Summary
Currently, the amount of computation a smart contract can perform per WebAssembly call is limited by the block time. Deterministic time slicing allows for long(er) running, multi-round computations by suspending the execution of an update message at the end of one round and resuming it later.
Status
Discussing
Key people involved
Andriy Berestovskyy (@berestovskyy), Bogdan Warinschi (@bogwar), Ulan Degenbaev(@ulan).
Timeline
1-pager posted on the forum for review: February 2, 2022.
Community Conversation: TBD.
NNS Motion Proposal (to approve design + project): TBD
If the NNS Motion Proposal passes, implementation and deployment would take a few months: April 2022.
Objective
The current implementation of the Internet Computer (IC) does not support multi-round WebAssembly execution. In other words, if a WebAssembly function starts executing in one round, then its execution must finish before the next round can start. This introduces a trade-off between the fast finality and the amount of work a smart contract can do in a single update message execution.

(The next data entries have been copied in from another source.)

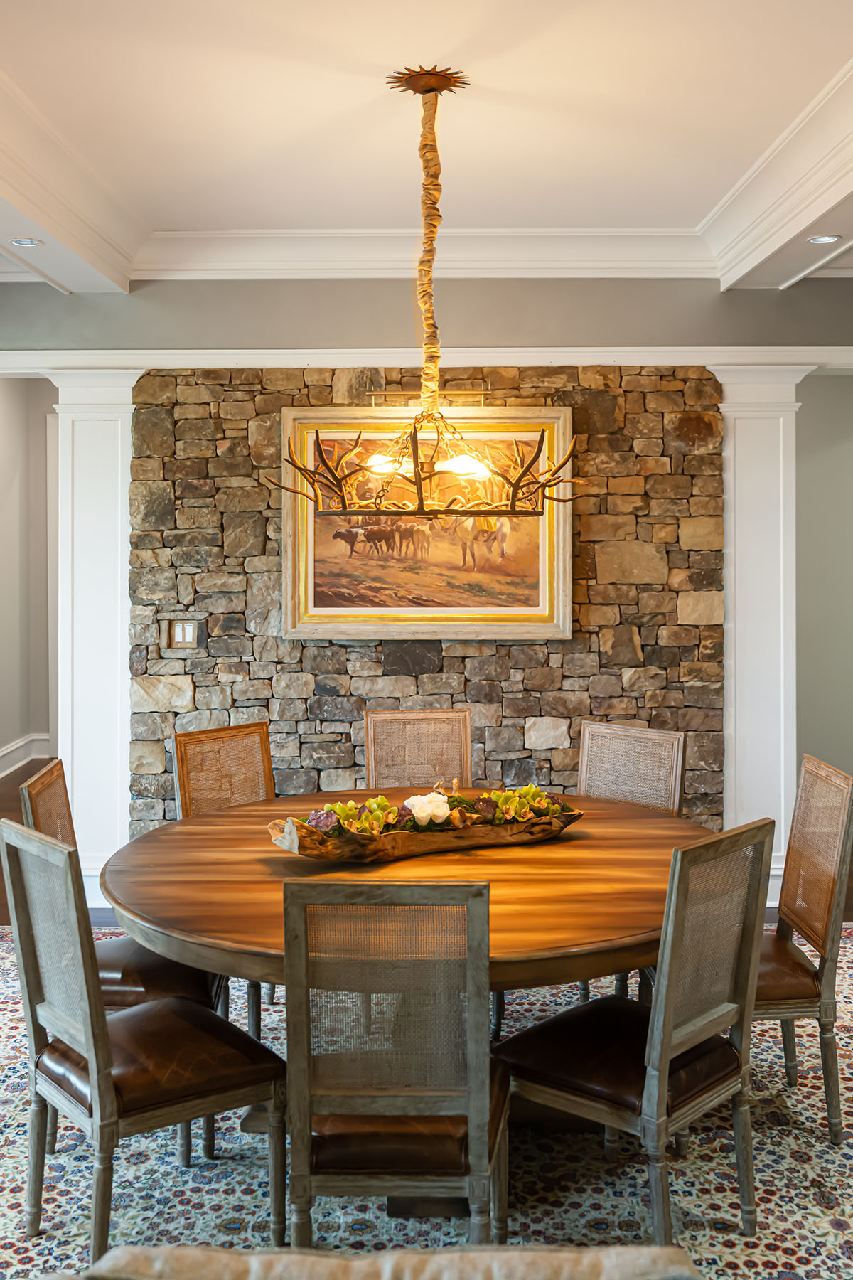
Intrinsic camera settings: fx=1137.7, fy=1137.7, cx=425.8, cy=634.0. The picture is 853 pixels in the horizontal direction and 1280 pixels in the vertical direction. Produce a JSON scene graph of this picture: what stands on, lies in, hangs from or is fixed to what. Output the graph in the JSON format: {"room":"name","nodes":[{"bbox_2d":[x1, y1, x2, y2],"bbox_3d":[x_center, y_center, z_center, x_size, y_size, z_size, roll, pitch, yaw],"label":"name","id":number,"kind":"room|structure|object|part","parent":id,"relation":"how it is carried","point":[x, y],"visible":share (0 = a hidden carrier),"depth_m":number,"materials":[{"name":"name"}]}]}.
{"room":"dining room","nodes":[
{"label":"dining room","id":0,"kind":"room"},
{"bbox_2d":[0,378,59,778],"bbox_3d":[-3.241,-0.504,8.210,0.513,3.286,3.775,0,1,0],"label":"left wall","id":1,"kind":"structure","parent":0,"point":[13,399],"depth_m":9.18,"materials":[{"name":"paint"}]},
{"bbox_2d":[0,733,54,780],"bbox_3d":[-3.239,0.996,7.548,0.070,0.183,4.412,0,1,0],"label":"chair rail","id":2,"kind":"structure","parent":1,"relation":"attached to","point":[8,749],"depth_m":9.15,"materials":[{"name":"white paint"}]},
{"bbox_2d":[120,353,727,845],"bbox_3d":[-0.016,0.043,5.370,2.764,2.653,0.194,0,1,0],"label":"stone wall","id":3,"kind":"structure","parent":0,"point":[449,665],"depth_m":5.28,"materials":[{"name":"stone"}]},
{"bbox_2d":[167,618,204,649],"bbox_3d":[-1.128,0.000,5.301,0.154,0.129,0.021,0,1,0],"label":"light switch","id":4,"kind":"object","parent":3,"relation":"in","point":[180,634],"visible":0.99,"depth_m":5.30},
{"bbox_2d":[281,406,573,643],"bbox_3d":[0.013,-0.508,5.225,1.311,1.073,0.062,0,1,0],"label":"framed painting","id":5,"kind":"object","parent":3,"relation":"attached to","point":[543,569],"visible":0.79,"depth_m":5.23},
{"bbox_2d":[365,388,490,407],"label":"picture light","id":6,"kind":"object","parent":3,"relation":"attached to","point":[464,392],"visible":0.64,"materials":[{"name":"gold metal"}]},
{"bbox_2d":[0,0,852,293],"bbox_3d":[0.079,-1.698,2.622,6.838,0.251,6.405,0,1,0],"label":"ceiling","id":7,"kind":"structure","parent":0,"point":[389,219],"depth_m":3.79,"materials":[{"name":"paint"}]},
{"bbox_2d":[8,237,43,247],"bbox_3d":[-1.590,-1.549,4.511,0.135,0.008,0.134,0,1,0],"label":"recessed light","id":8,"kind":"object","parent":7,"relation":"in","point":[28,244],"visible":0.99,"depth_m":4.51,"materials":[{"name":"white"}]},
{"bbox_2d":[259,67,587,515],"bbox_3d":[0.009,-0.998,3.489,0.916,1.397,0.891,0,1,0],"label":"chandelier","id":9,"kind":"object","parent":7,"relation":"hanging from","point":[436,356],"visible":1,"depth_m":3.46,"materials":[{"name":"brown metal"}]},
{"bbox_3d":[-0.117,-0.523,3.517,0.129,0.083,0.124,0,1,0],"label":"bulb","id":10,"kind":"part","parent":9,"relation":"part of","materials":[{"name":"glass"}]},
{"bbox_2d":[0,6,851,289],"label":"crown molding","id":11,"kind":"structure","parent":7,"relation":"attached to","point":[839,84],"depth_m":4.72,"materials":[{"name":"white paint"}]},
{"bbox_2d":[807,233,841,244],"bbox_3d":[1.554,-1.541,4.443,0.130,0.008,0.129,0,1,0],"label":"recessed light","id":12,"kind":"object","parent":7,"relation":"in","point":[824,239],"visible":0.98,"depth_m":4.44,"materials":[{"name":"white"}]},
{"bbox_2d":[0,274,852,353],"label":"upper wall","id":13,"kind":"structure","parent":0,"point":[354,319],"depth_m":5.25,"materials":[{"name":"grey paint"}]},
{"bbox_2d":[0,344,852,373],"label":"crown molding","id":14,"kind":"structure","parent":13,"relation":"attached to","point":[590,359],"depth_m":5.28,"materials":[{"name":"white paint"}]},
{"bbox_2d":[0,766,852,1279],"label":"floor","id":15,"kind":"structure","parent":0,"point":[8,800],"depth_m":5.72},
{"bbox_2d":[41,370,145,911],"bbox_3d":[-1.585,0.011,5.481,0.489,2.563,0.391,0,1,0],"label":"left column","id":16,"kind":"structure","parent":15,"relation":"on","point":[118,461],"depth_m":5.35,"materials":[{"name":"white paint"}]},
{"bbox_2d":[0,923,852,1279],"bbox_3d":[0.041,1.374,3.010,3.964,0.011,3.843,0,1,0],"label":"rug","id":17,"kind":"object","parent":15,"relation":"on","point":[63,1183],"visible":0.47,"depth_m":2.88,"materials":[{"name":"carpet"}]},
{"bbox_2d":[17,758,223,1018],"bbox_3d":[-0.882,0.893,3.400,0.534,0.970,0.477,0,1,0],"label":"dining chair","id":18,"kind":"object","parent":17,"relation":"on","point":[45,785],"visible":0.27,"depth_m":3.29,"materials":[{"name":"brown"}]},
{"bbox_2d":[0,820,283,1271],"bbox_3d":[-0.681,0.921,2.709,0.540,0.963,0.472,-1,2,-40],"label":"dining chair","id":19,"kind":"object","parent":17,"relation":"on","point":[98,1113],"visible":0.97,"depth_m":2.59,"materials":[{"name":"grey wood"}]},
{"bbox_2d":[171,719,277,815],"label":"dining chair","id":20,"kind":"object","parent":17,"relation":"on","point":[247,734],"visible":0.4,"depth_m":4.21,"materials":[{"name":"brown wicker"}]},
{"bbox_2d":[54,1243,705,1279],"bbox_3d":[-0.197,1.070,1.160,1.314,0.660,0.879,0,1,0],"label":"sofa","id":21,"kind":"object","parent":17,"relation":"on","point":[670,1251],"visible":1,"depth_m":1.38,"materials":[{"name":"beige fabric"}]},
{"bbox_2d":[278,878,504,1247],"bbox_3d":[-0.060,0.929,2.405,0.460,0.940,0.543,0,1,0],"label":"dining chair","id":22,"kind":"object","parent":17,"relation":"on","point":[304,1175],"visible":0.9,"depth_m":2.20,"materials":[{"name":"grey wood"}]},
{"bbox_2d":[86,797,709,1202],"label":"dining table","id":23,"kind":"object","parent":17,"relation":"on","point":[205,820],"visible":0.65,"depth_m":2.94,"materials":[{"name":"brown wood"}]},
{"bbox_2d":[263,784,585,862],"bbox_3d":[0.023,0.549,3.404,1.035,0.182,0.307,-1,1,-24],"label":"wooden bowl","id":24,"kind":"object","parent":23,"relation":"on","point":[515,833],"visible":0.88,"depth_m":3.32,"materials":[{"name":"brown wood"}]},
{"bbox_2d":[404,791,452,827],"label":"white flower","id":25,"kind":"object","parent":24,"relation":"in","point":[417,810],"visible":0.9,"depth_m":3.52,"materials":[{"name":"white plant"}]},
{"bbox_2d":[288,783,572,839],"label":"floral centerpiece","id":26,"kind":"object","parent":24,"relation":"in","point":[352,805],"visible":0.47,"depth_m":3.43,"materials":[{"name":"plant"}]},
{"bbox_2d":[363,706,472,789],"bbox_3d":[-0.015,0.802,4.296,0.468,0.984,0.557,0,1,0],"label":"dining chair","id":27,"kind":"object","parent":17,"relation":"on","point":[372,729],"visible":0.41,"depth_m":4.49,"materials":[{"name":"brown wicker"}]},
{"bbox_2d":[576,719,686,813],"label":"dining chair","id":28,"kind":"object","parent":17,"relation":"on","point":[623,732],"visible":0.39,"depth_m":4.18,"materials":[{"name":"brown wicker"}]},
{"bbox_2d":[498,818,777,1253],"bbox_3d":[0.493,0.915,2.702,0.520,0.955,0.483,1,2,43],"label":"dining chair","id":29,"kind":"object","parent":17,"relation":"on","point":[663,1053],"visible":0.94,"depth_m":2.58,"materials":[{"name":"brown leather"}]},
{"bbox_2d":[755,754,852,1145],"bbox_3d":[0.952,0.892,3.369,0.535,1.001,0.490,0,1,0],"label":"dining chair","id":30,"kind":"object","parent":17,"relation":"on","point":[789,862],"visible":0.63,"depth_m":3.21,"materials":[{"name":"brown wood"}]},
{"bbox_2d":[708,366,810,908],"bbox_3d":[1.569,0.027,5.436,0.485,2.531,0.456,0,1,0],"label":"right column","id":31,"kind":"structure","parent":15,"relation":"on","point":[747,497],"depth_m":5.30,"materials":[{"name":"white paint"}]},
{"bbox_2d":[795,374,852,803],"bbox_3d":[2.683,-0.304,6.335,2.173,3.048,0.152,0,1,0],"label":"right wall","id":32,"kind":"structure","parent":0,"point":[839,389],"depth_m":6.30,"materials":[{"name":"paint"}]}
]}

To ensure fast finality, IC imposes a limit on the number of instructions per WebAssembly call. If the limit is exceeded, then the execution traps with an error:
Canister <id> exceeded the cycles limit for single message execution
.
The problem is that the existing limit is not sufficient in some important cases:
- Pre- and post-upgrade hooks of smart contracts. They potentially serialize and deserialize the entire Wasm memory.
- Garbage collection in Motoko smart contracts. The garbage collection potentially touches every byte of the Wasm memory.
Besides these cases, a smart contract may need to perform other long-running computations specific to its domain.
The goal of this project is to fix the problem by supporting multi-round WebAssembly execution of update messages. Note that supporting long-running query messages is out of scope of this proposal.
Proposal
The proposal is to implement deterministic time slicing (DTS) – a mechanism that automatically suspends WebAssembly execution when it reaches the per-round instruction limit and resumes the execution in a subsequent round. The mechanism should be transparent to the smart contract and the developers, such that pausing and resuming are not observable. Specifically, DTS should guarantee atomicity and isolation of a long-running execution:
- atomicity: if an error occurs in any chunk of the execution, then the smart contract rolls back to the state before the entire execution has started.
- isolation: other update messages do not run until the entire execution completes. Queries may be executed concurrently, but they must use the state before the execution has started.
Figure 1. Pausing and resuming WebAssembly execution in the sandbox process.
Developer experience
The main observable effect of DTS is increased instruction limit per WebAssembly execution. Many messages that currently fail due to the instruction limit error, will succeed once DTS is implemented. Developers do not need to take any actions to benefit from DTS.
The initial implementation will gradually increase the instruction limit by 10-50 times. Thus allowing a single message execution to span up to 50 rounds. Multi-round executions will likely have a small performance and memory overhead, which will be reflected in the execution fees. The performance and the costs of single-round messages will not be affected.
As a consequence, the cost of infinite-loop bugs will increase by 50x. One of the follow-up features being considered is to allow developers to lower the instruction limit per method if they know the upper bound and want to guard against the infinite-loop bugs.
Implementation
The initial implementation is estimated to take about 4 SWE-months. Most of the changes will be in the execution layer of IC. The main risks and challenges:
- Multi-round messages will likely have higher performance and memory overhead.
- The message scheduler needs to support multi-round messages while preserving the compute allocation and fairness guarantees.
- Pausing and resuming mechanism may increase complexity of the IC.